Cancer, tumor immunology, T cells, epigenetics, autoimmunity, differentiation, single-cell analysis, flow cytometry
The immune system has enormous power to detect and eliminate pathogens; however, CD8 T cells specific for (mutated) tumor antigens found within solid tumors are often dysfunctional, allowing tumors to progress. Hallmarks of tumor-specific T cell (TST) dysfunction in mice and humans include the expression of inhibitory receptors (e.g. PD1, CTLA4) and loss of effector function. The clinical success of immune checkpoint blockade and adoptive T cell therapy in some cancer patients demonstrates the potential of TST to mediate anti-tumor responses; however, important challenges and questions remain, including how to predict which patients will respond to therapy and how to design new immunotherapies for those patients who do not respond.

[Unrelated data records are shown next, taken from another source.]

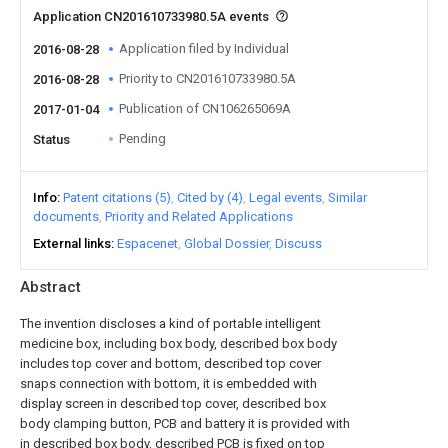
Application CN201610733980.5A events
Application filed by Individual
2016-08-28
Priority to CN201610733980.5A
2016-08-28
Publication of CN106265069A
2017-01-04
Pending
Status
Info
Patent citations (5)
Cited by (4)
Legal events
Similar
documents
Priority and Related Applications
External links
Espacenet
Global Dossier
Discuss
Abstract
The invention discloses a kind of portable intelligent
medicine box, including box body, described box body
includes top cover and bottom, described top cover
snaps connection with bottom, it is embedded with
display screen in described top cover, described box
body clamping button, PCB and battery it is provided with
in described box body, described PCB is fixed on top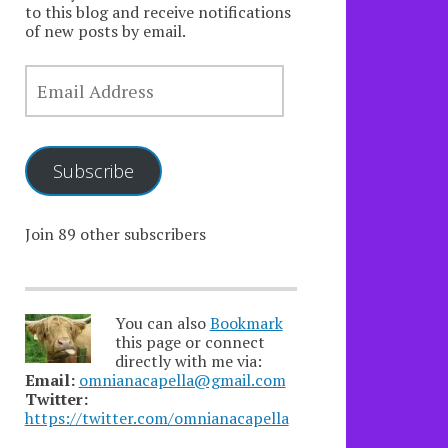
to this blog and receive notifications
of new posts by email.
EMAIL
ADDRESS
Subscribe
Join 89 other subscribers
You can also
Bookmark
this page or connect
directly with me via:
Email:
omnianacapella@gmail.com
Twitter:
https://twitter.com/omnianacapella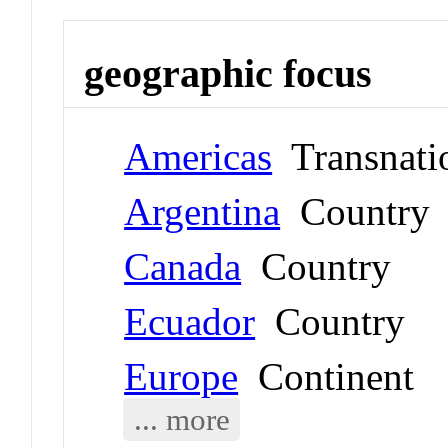
geographic focus
Americas
Transnati
Argentina
Country
Canada
Country
Ecuador
Country
Europe
Continent
... more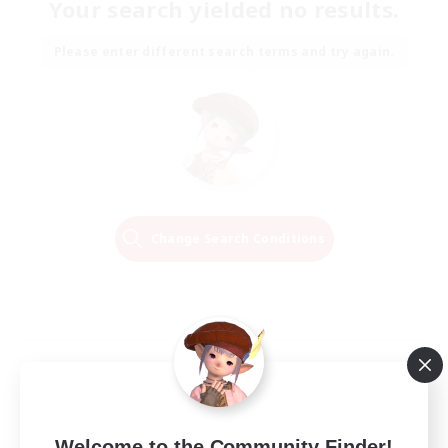
Your search yielded no results.
Please enter different search terms and try again.
Change Search Conditions
Welcome to the Community Finder!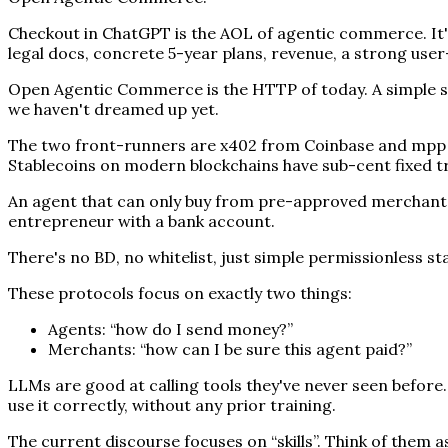
Checkout in ChatGPT is the AOL of agentic commerce. It's
legal docs, concrete 5-year plans, revenue, a strong use
Open Agentic Commerce is the HTTP of today. A simple set
we haven't dreamed up yet.
The two front-runners are x402 from Coinbase and mpp fr
Stablecoins on modern blockchains have sub-cent fixed tr
An agent that can only buy from pre-approved merchants 
entrepreneur with a bank account.
There's no BD, no whitelist, just simple permissionless s
These protocols focus on exactly two things:
Agents: “how do I send money?”
Merchants: “how can I be sure this agent paid?”
LLMs are good at calling tools they've never seen before
use it correctly, without any prior training.
The current discourse focuses on “skills”. Think of them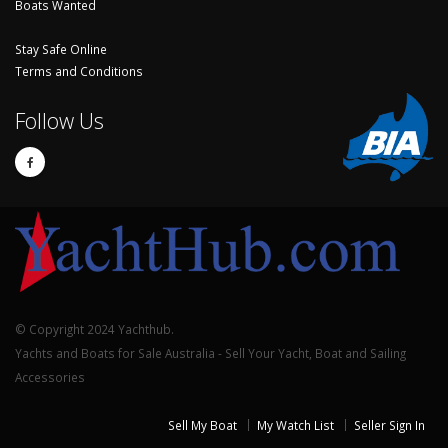
Boats Wanted
Stay Safe Online
Terms and Conditions
Follow Us
© Copyright 2024 Yachthub.
Yachts and Boats for Sale Australia - Sell Your Yacht, Boat and Sailing
Accessories
Sell My Boat
My Watch List
Seller Sign In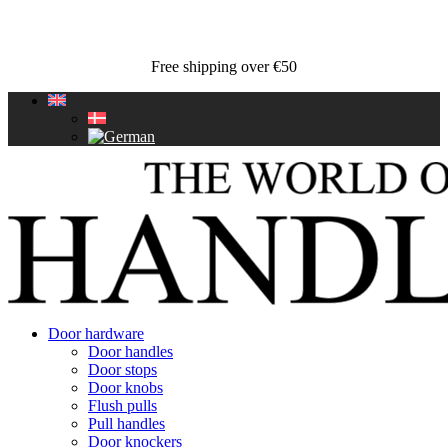
Free shipping over €50
Door hardware
Door handles
Door stops
Door knobs
Flush pulls
Pull handles
Door knockers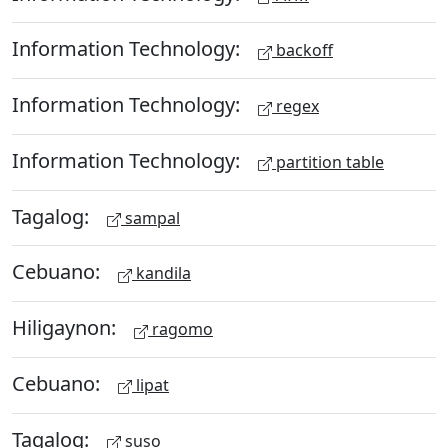
Information Technology:
backoff
Information Technology:
regex
Information Technology:
partition table
Tagalog:
sampal
Cebuano:
kandila
Hiligaynon:
ragomo
Cebuano:
lipat
Tagalog:
suso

My research program utilizes clinically-relevant genetic cancer mouse models to understand the molecular and epigenetic regulatory mechanisms underlying TST dysfunction and design cutting-edge strategies to override TST dysfunction to improve cancer immunotherapy. Projects aim to (i) elucidate the mechanisms driving early TST dysfunction, (ii) determine how antigen chronicity drives dysfunction programming in TST, and (iii) design and test strategies, including epigenome editing, to reprogram dysfunctional TST for immunotherapy. We showed that even highly-functional memory T cells differentiate to a conserved dysfunctional chromatin state in tumors; thus, successful immunotherapy will require a multi-pronged strategy aimed at shifting dysfunctional TST out of the dysfunctional chromatin state and “bullet-proofing” these reprogrammed TST to prevent reversion to the dysfunctional state.